Namun hal mustahil itu segera terwujud dan mimpi buruk pun terwujud, lewat performa Marseille yang sangat lemah.
Tidak ada yang berhasil pada hari Rabu di Bruges. OM bermain sangat lambat, pilihan awal Roberto De Zerbi tidak berhasil, seperti yang ditunjukkan oleh keluarnya Hamed Traoré di babak pertama, dan sistemnya sering kali tampak tidak terbaca.

Bruges, pada bagiannya, tidak mengajukan pertanyaan apa pun.

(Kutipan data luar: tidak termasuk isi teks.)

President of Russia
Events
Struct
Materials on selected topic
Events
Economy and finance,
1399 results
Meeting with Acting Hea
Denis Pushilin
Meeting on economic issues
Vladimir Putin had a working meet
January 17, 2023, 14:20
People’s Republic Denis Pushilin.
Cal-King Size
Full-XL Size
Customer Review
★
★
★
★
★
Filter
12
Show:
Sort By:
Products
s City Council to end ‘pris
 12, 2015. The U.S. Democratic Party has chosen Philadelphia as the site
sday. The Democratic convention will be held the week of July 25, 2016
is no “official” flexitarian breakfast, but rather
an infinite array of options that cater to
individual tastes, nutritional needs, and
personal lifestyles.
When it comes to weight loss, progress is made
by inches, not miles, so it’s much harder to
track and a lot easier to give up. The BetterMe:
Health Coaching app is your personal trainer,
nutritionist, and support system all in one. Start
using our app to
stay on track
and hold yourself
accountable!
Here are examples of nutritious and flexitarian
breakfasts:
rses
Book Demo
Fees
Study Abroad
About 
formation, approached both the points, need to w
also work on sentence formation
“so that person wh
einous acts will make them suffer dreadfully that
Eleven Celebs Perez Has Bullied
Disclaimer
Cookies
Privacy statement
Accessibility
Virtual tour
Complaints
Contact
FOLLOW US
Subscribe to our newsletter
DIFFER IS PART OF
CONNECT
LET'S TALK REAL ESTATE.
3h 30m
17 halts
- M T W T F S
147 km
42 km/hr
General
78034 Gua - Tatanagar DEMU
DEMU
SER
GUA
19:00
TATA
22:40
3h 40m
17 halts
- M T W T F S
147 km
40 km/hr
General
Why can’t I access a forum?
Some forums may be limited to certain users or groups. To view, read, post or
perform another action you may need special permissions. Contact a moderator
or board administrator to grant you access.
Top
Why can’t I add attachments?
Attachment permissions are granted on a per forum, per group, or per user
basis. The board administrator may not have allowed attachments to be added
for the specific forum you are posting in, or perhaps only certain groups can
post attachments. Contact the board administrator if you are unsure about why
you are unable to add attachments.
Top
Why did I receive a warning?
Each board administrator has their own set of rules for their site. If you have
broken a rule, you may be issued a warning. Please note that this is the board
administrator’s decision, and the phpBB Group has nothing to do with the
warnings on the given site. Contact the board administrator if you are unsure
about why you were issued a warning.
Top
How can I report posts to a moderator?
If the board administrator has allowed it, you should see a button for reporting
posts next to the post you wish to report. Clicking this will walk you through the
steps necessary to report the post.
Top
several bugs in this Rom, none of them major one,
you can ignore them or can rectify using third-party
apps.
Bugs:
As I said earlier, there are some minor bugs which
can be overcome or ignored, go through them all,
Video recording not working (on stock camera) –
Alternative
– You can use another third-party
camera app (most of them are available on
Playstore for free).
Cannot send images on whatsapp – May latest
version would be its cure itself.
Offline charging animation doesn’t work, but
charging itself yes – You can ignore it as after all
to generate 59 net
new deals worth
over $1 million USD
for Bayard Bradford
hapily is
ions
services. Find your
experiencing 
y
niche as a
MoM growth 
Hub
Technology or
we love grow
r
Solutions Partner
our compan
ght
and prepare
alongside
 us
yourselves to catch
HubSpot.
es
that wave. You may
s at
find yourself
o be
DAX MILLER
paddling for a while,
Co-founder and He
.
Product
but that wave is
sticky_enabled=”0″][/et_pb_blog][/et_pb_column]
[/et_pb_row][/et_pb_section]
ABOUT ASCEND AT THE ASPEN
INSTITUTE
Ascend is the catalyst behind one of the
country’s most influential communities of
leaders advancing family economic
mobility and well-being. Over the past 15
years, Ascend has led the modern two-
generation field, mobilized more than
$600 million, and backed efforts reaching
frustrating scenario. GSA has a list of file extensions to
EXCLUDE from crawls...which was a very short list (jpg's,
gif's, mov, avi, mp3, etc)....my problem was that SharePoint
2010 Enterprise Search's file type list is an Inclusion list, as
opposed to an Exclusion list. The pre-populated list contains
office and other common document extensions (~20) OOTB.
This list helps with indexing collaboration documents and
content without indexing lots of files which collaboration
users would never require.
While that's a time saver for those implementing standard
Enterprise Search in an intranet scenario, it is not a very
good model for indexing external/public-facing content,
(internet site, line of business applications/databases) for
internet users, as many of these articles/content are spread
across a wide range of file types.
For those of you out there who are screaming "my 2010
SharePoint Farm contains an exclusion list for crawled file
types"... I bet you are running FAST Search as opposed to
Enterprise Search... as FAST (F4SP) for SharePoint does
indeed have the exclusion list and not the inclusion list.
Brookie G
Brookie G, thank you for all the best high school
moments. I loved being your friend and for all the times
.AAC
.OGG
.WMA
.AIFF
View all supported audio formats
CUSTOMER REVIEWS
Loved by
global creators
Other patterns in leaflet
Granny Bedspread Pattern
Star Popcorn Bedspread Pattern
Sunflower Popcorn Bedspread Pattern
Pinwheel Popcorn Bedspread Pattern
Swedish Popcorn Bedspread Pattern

Belgia harus menang untuk lolos (yang mereka lakukan) dan mereka memilih rute paling sederhana, langsung menyerang.

Konten ini diblokir karena Anda belum menerima cookie dan pelacak lainnya.

Dengan mengklik “Saya menerima”cookie dan pelacak lainnya akan ditempatkan dan Anda akan dapat melihat isinya (informasi lebih lanjut).

Dengan mengklik “Saya menerima semua cookie”Anda mengizinkan penyimpanan cookie dan pelacak lainnya untuk penyimpanan data Anda di situs dan aplikasi kami untuk tujuan personalisasi dan penargetan iklan.

Anda dapat membatalkan persetujuan Anda kapan saja dengan membaca kebijakan perlindungan data kami.
Kelola pilihan saya



Di Clairefontaine

Sejak menit ke-4, mereka sudah unggul berkat gol eks Rémois Mamadou Diakhon, di penghujung laga yang terlalu mudah ditembus pertahanan OM dan Geronimo Rulli tidak terlalu terlihat jelas (1-0).

Marseille kemudian hampir tersingkir dan situasinya menjadi lebih buruk ketika Romeo Vermant mencetak gol dengan pemulihan yang bagus sendirian di area penalti (2-0, ke-11).

Selama mencetak gol di lapangan lain, OM kemudian berada di urutan ke-23, ke-24, atau ke-25, bahkan terkadang ke-26, selalu terombang-ambing di sekitar garis penyelamatan atau penghukuman, melainkan berada di sisi yang salah.

OM mencoba, tentu saja, melalui Geoffrey Kondogbia (44 dan 48) pada khususnya, tetapi Simon Mignolet, yang hampir berusia 38 tahun, berusaha sekuat tenaga di depan Mason Greenwood, Amine Gouiri atau Pierre-Emile Hojbjerg dan publik menyanyikan namanya.

Pada menit ke-71, Aleksandar Stankovic malah menambah gol ketiga, tak kalah anekdotnya, karena OM akhirnya tertinggal selisih gol (-3).

Musim Marseille, tanpa tampil di Eropa, kini akan dilanjutkan di Paris, dengan pertandingan pada hari Sabtu melawan PFC. Sementara itu, para pemain tidak akan kembali ke Marseille dan akan menetap beberapa hari di kawasan Paris, antara Rambouillet dan Clairefontaine. Namun suasana tanaman hijau kecil ini tidak akan seperti yang Anda bayangkan.